SOURCE DOCUMENT —
GAMCO REPEATEDLY HAS FAILED TO PROPOSE ANY NEW STRATEGY TO
IMPROVE THE COMPANY’S OPERATIONS OR LONG-TERM PROSPECTS
    Fails to present an alternative strategy or articulate specific concerns
 
    Rejected our offer to accept one of their candidates for the Board
 
    DO NOT VOTE THE BLUE GAMCO PROXY CARD
Once again this year, GAMCO Asset Management, Inc. has announced its intent to proceed with an unnecessary proxy contest to elect its own director candidates to the Board, despite the failure of its similar attempts in each of the last two years. Like before, GAMCO has neglected to offer any alternative strategic plan and has consistently refused to communicate its specific concerns to management or your Board. We urge you to discard any proxy card you may receive from GAMCO.
Despite GAMCO’s futile attempts to gain shareholder support for its director nominees at the past two annual meetings, it again has proposed an alternative slate of candidates without presenting any valid arguments about why its nominees might be better qualified than the Board-recommended slate, or what alternative strategies the Company might pursue to create additional value for shareholders.

 


 

Recognizing GAMCO’s position as a significant shareholder and to avoid the expense and distraction of a costly proxy fight, we offered to add one of GAMCO’s nominees to the Board’s slate at the 2011 annual meeting. GAMCO initially accepted that offer, then days later reneged on the agreement. Since that time, GAMCO has not communicated any suggestions or concerns.

Dataset entries:
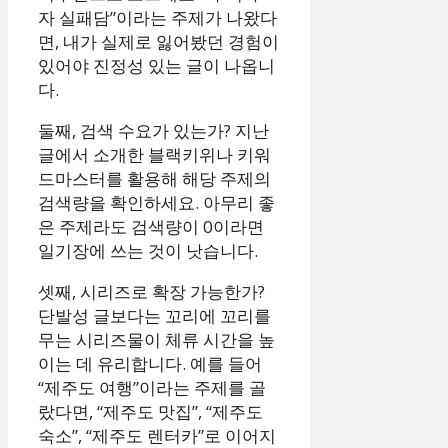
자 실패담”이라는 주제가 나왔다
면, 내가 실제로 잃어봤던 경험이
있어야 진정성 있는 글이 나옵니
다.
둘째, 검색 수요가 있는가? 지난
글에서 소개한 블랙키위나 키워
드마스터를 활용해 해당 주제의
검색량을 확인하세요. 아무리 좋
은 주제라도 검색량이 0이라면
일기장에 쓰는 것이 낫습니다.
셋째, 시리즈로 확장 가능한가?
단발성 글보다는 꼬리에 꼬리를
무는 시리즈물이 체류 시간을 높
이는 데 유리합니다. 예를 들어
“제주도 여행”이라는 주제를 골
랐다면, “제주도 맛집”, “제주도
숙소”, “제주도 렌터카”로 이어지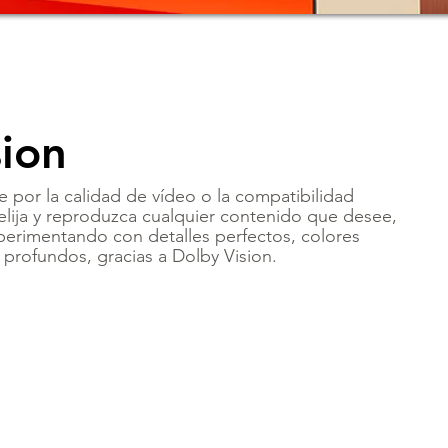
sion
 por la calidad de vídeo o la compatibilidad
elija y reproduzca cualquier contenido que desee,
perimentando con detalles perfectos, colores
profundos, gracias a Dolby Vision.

TASKS —
**a.** According to the text on GAMCO's proxy contest, what did GAMCO do days after initially accepting the offer to add one of its nominees to the Board's slate?
**b.** Pick up the text on GAMCO's proxy contest after its final sentence and keep writing.

OUTPUTS FOR THE TASKS —
**a.** GAMCO reneged on the agreement.

**b.**
Once again this year, we encourage shareholders not to be swayed by GAMCO’s inexplicable efforts to instigate another needless, costly and distracting proxy battle. We urge you to vote the Board-recommended slate and discard any proxy card you receive from GAMCO.
YOUR STRONG, INDEPENDENT AND COMMITTED BOARD
CONTINUES TO FOCUS ON CREATING SHAREHOLDER VALUE
    Overall performance in 2010 leads to strong earnings momentum carrying into 2011
 
    Strategic capital investments combined with debt reduction and increased dividends continue to generate additional value for shareholders
 
    Sharp focus on five strategic principles drives long-term growth
GAMCO’s misguided actions are bewildering given the progress your Company has been making as a result of your Board’s steadfast pursuit of its value creation strategy and your management team’s disciplined focus on long-term profitable growth.
Highlights of your Company’s performance in 2010 included a 5 percent increase in net sales to $737.6 million, resulting primarily from improved demand as many of our end markets continue to improve. Our strategy generated solid profit improvement in our Material Handling, Distribution and Engineered Products segments, while new initiatives to offset raw material cost pressures in our Lawn and Garden segment showed significant benefits at the end of the year, with solid momentum carrying into the beginning of 2011. Gross margin also improved in the latter half of the year as more favorable pricing, product mix and our successful operations excellence initiatives helped mitigate the impact of higher raw material costs.
For the full year, we generated $45.6 million in cash from operations. Our strong cash flow and liquidity position allow us to embark on a number of ongoing value-creating endeavors, including strategic capital investments ($20.5 million in 2010) primarily in growth and productivity projects; further debt reductions (20% decline in 2010); and dividend payouts to shareholders (8% increases in both 2010 and 2011).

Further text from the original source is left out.